Aim of the task
Return the entries below verbatim. Pictures stay out.

Exercise material

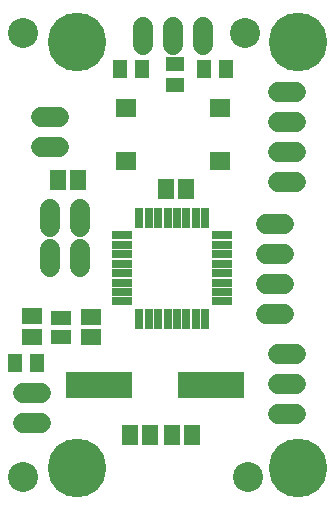
<source format=gbr>
G04 EAGLE Gerber X2 export*
%TF.Part,Single*%
%TF.FileFunction,Soldermask,Top,1*%
%TF.FilePolarity,Positive*%
%TF.GenerationSoftware,Autodesk,EAGLE,9.7.0*%
%TF.CreationDate,2022-05-12T22:10:33Z*%
G75*
%MOMM*%
%FSLAX46Y46*%
%LPD*%
%INSoldermask Top*%
%AMOC8*
5,1,8,0,0,1.08239X$1,22.5*%
G01*
G04 Define Apertures*
%ADD10R,1.367800X1.668500*%
%ADD11R,1.673200X1.223200*%
%ADD12R,1.668500X1.367800*%
%ADD13C,2.540000*%
%ADD14C,1.727200*%
%ADD15R,0.803200X1.703200*%
%ADD16R,1.703200X0.803200*%
%ADD17C,4.965700*%
%ADD18R,1.234400X1.623400*%
%ADD19R,1.623400X1.234400*%
%ADD20R,1.803200X1.603200*%
%ADD21R,5.703200X2.203200*%
D10*
X13067400Y5842000D03*
X11316600Y5842000D03*
X14872600Y5842000D03*
X16623400Y5842000D03*
X14364600Y26670000D03*
X16115400Y26670000D03*
D11*
X5531350Y15719000D03*
X5531350Y14119000D03*
D12*
X3057750Y15861400D03*
X3057750Y14110600D03*
X8024050Y15814100D03*
X8024050Y14063300D03*
D10*
X5220600Y27432000D03*
X6971400Y27432000D03*
D13*
X21336000Y2286000D03*
X2286000Y2286000D03*
X21082000Y39878000D03*
X2286000Y39878000D03*
D14*
X3810000Y32766000D02*
X5334000Y32766000D01*
X5334000Y30226000D02*
X3810000Y30226000D01*
D15*
X12109800Y15663600D03*
X12909800Y15663600D03*
X13709800Y15663600D03*
X14509800Y15663600D03*
X15309800Y15663600D03*
X16109800Y15663600D03*
X16909800Y15663600D03*
X17709800Y15663600D03*
D16*
X19159800Y17113600D03*
X19159800Y17913600D03*
X19159800Y18713600D03*
X19159800Y19513600D03*
X19159800Y20313600D03*
X19159800Y21113600D03*
X19159800Y21913600D03*
X19159800Y22713600D03*
D15*
X17709800Y24163600D03*
X16909800Y24163600D03*
X16109800Y24163600D03*
X15309800Y24163600D03*
X14509800Y24163600D03*
X13709800Y24163600D03*
X12909800Y24163600D03*
X12109800Y24163600D03*
D16*
X10659800Y22713600D03*
X10659800Y21913600D03*
X10659800Y21113600D03*
X10659800Y20313600D03*
X10659800Y19513600D03*
X10659800Y18713600D03*
X10659800Y17913600D03*
X10659800Y17113600D03*
D17*
X25527000Y39116000D03*
X25527000Y3048000D03*
X6858000Y39116000D03*
X6858000Y3048000D03*
D18*
X10510500Y36830000D03*
X12349500Y36830000D03*
D19*
X15117800Y35402500D03*
X15117800Y37241500D03*
D18*
X17622500Y36830000D03*
X19461500Y36830000D03*
X1620500Y11938000D03*
X3459500Y11938000D03*
D20*
X18986000Y28992000D03*
X10986000Y28992000D03*
X18986000Y33492000D03*
X10986000Y33492000D03*
D14*
X4572000Y21590000D02*
X4572000Y20066000D01*
X7112000Y20066000D02*
X7112000Y21590000D01*
X4572000Y23414000D02*
X4572000Y24938000D01*
X7112000Y24938000D02*
X7112000Y23414000D01*
X17526000Y38856100D02*
X17526000Y40380100D01*
X14986000Y40380100D02*
X14986000Y38856100D01*
X12446000Y38856100D02*
X12446000Y40380100D01*
X3810000Y6858000D02*
X2286000Y6858000D01*
X2286000Y9398000D02*
X3810000Y9398000D01*
D21*
X18212000Y10057600D03*
X8712000Y10057600D03*
D14*
X22860000Y16056000D02*
X24384000Y16056000D01*
X24384000Y18596000D02*
X22860000Y18596000D01*
X22860000Y21136000D02*
X24384000Y21136000D01*
X24384000Y23676000D02*
X22860000Y23676000D01*
X23839000Y7620000D02*
X25363000Y7620000D01*
X25363000Y10160000D02*
X23839000Y10160000D01*
X23839000Y12700000D02*
X25363000Y12700000D01*
X25363000Y34852000D02*
X23839000Y34852000D01*
X23839000Y32312000D02*
X25363000Y32312000D01*
X25363000Y29772000D02*
X23839000Y29772000D01*
X23839000Y27232000D02*
X25363000Y27232000D01*
M02*

</source>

Reply to the task
<source format=gbr>
G04 EAGLE Gerber X2 export*
%TF.Part,Single*%
%TF.FileFunction,Soldermask,Top,1*%
%TF.FilePolarity,Positive*%
%TF.GenerationSoftware,Autodesk,EAGLE,9.7.0*%
%TF.CreationDate,2022-05-12T22:10:33Z*%
G75*
%MOMM*%
%FSLAX46Y46*%
%LPD*%
%INSoldermask Top*%
%AMOC8*
5,1,8,0,0,1.08239X$1,22.5*%
G01*
G04 Define Apertures*
%ADD10R,1.367800X1.668500*%
%ADD11R,1.673200X1.223200*%
%ADD12R,1.668500X1.367800*%
%ADD13C,2.540000*%
%ADD14C,1.727200*%
%ADD15R,0.803200X1.703200*%
%ADD16R,1.703200X0.803200*%
%ADD17C,4.965700*%
%ADD18R,1.234400X1.623400*%
%ADD19R,1.623400X1.234400*%
%ADD20R,1.803200X1.603200*%
%ADD21R,5.703200X2.203200*%
D10*
X13067400Y5842000D03*
X11316600Y5842000D03*
X14872600Y5842000D03*
X16623400Y5842000D03*
X14364600Y26670000D03*
X16115400Y26670000D03*
D11*
X5531350Y15719000D03*
X5531350Y14119000D03*
D12*
X3057750Y15861400D03*
X3057750Y14110600D03*
X8024050Y15814100D03*
X8024050Y14063300D03*
D10*
X5220600Y27432000D03*
X6971400Y27432000D03*
D13*
X21336000Y2286000D03*
X2286000Y2286000D03*
X21082000Y39878000D03*
X2286000Y39878000D03*
D14*
X3810000Y32766000D02*
X5334000Y32766000D01*
X5334000Y30226000D02*
X3810000Y30226000D01*
D15*
X12109800Y15663600D03*
X12909800Y15663600D03*
X13709800Y15663600D03*
X14509800Y15663600D03*
X15309800Y15663600D03*
X16109800Y15663600D03*
X16909800Y15663600D03*
X17709800Y15663600D03*
D16*
X19159800Y17113600D03*
X19159800Y17913600D03*
X19159800Y18713600D03*
X19159800Y19513600D03*
X19159800Y20313600D03*
X19159800Y21113600D03*
X19159800Y21913600D03*
X19159800Y22713600D03*
D15*
X17709800Y24163600D03*
X16909800Y24163600D03*
X16109800Y24163600D03*
X15309800Y24163600D03*
X14509800Y24163600D03*
X13709800Y24163600D03*
X12909800Y24163600D03*
X12109800Y24163600D03*
D16*
X10659800Y22713600D03*
X10659800Y21913600D03*
X10659800Y21113600D03*
X10659800Y20313600D03*
X10659800Y19513600D03*
X10659800Y18713600D03*
X10659800Y17913600D03*
X10659800Y17113600D03*
D17*
X25527000Y39116000D03*
X25527000Y3048000D03*
X6858000Y39116000D03*
X6858000Y3048000D03*
D18*
X10510500Y36830000D03*
X12349500Y36830000D03*
D19*
X15117800Y35402500D03*
X15117800Y37241500D03*
D18*
X17622500Y36830000D03*
X19461500Y36830000D03*
X1620500Y11938000D03*
X3459500Y11938000D03*
D20*
X18986000Y28992000D03*
X10986000Y28992000D03*
X18986000Y33492000D03*
X10986000Y33492000D03*
D14*
X4572000Y21590000D02*
X4572000Y20066000D01*
X7112000Y20066000D02*
X7112000Y21590000D01*
X4572000Y23414000D02*
X4572000Y24938000D01*
X7112000Y24938000D02*
X7112000Y23414000D01*
X17526000Y38856100D02*
X17526000Y40380100D01*
X14986000Y40380100D02*
X14986000Y38856100D01*
X12446000Y38856100D02*
X12446000Y40380100D01*
X3810000Y6858000D02*
X2286000Y6858000D01*
X2286000Y9398000D02*
X3810000Y9398000D01*
D21*
X18212000Y10057600D03*
X8712000Y10057600D03*
D14*
X22860000Y16056000D02*
X24384000Y16056000D01*
X24384000Y18596000D02*
X22860000Y18596000D01*
X22860000Y21136000D02*
X24384000Y21136000D01*
X24384000Y23676000D02*
X22860000Y23676000D01*
X23839000Y7620000D02*
X25363000Y7620000D01*
X25363000Y10160000D02*
X23839000Y10160000D01*
X23839000Y12700000D02*
X25363000Y12700000D01*
X25363000Y34852000D02*
X23839000Y34852000D01*
X23839000Y32312000D02*
X25363000Y32312000D01*
X25363000Y29772000D02*
X23839000Y29772000D01*
X23839000Y27232000D02*
X25363000Y27232000D01*
M02*

</source>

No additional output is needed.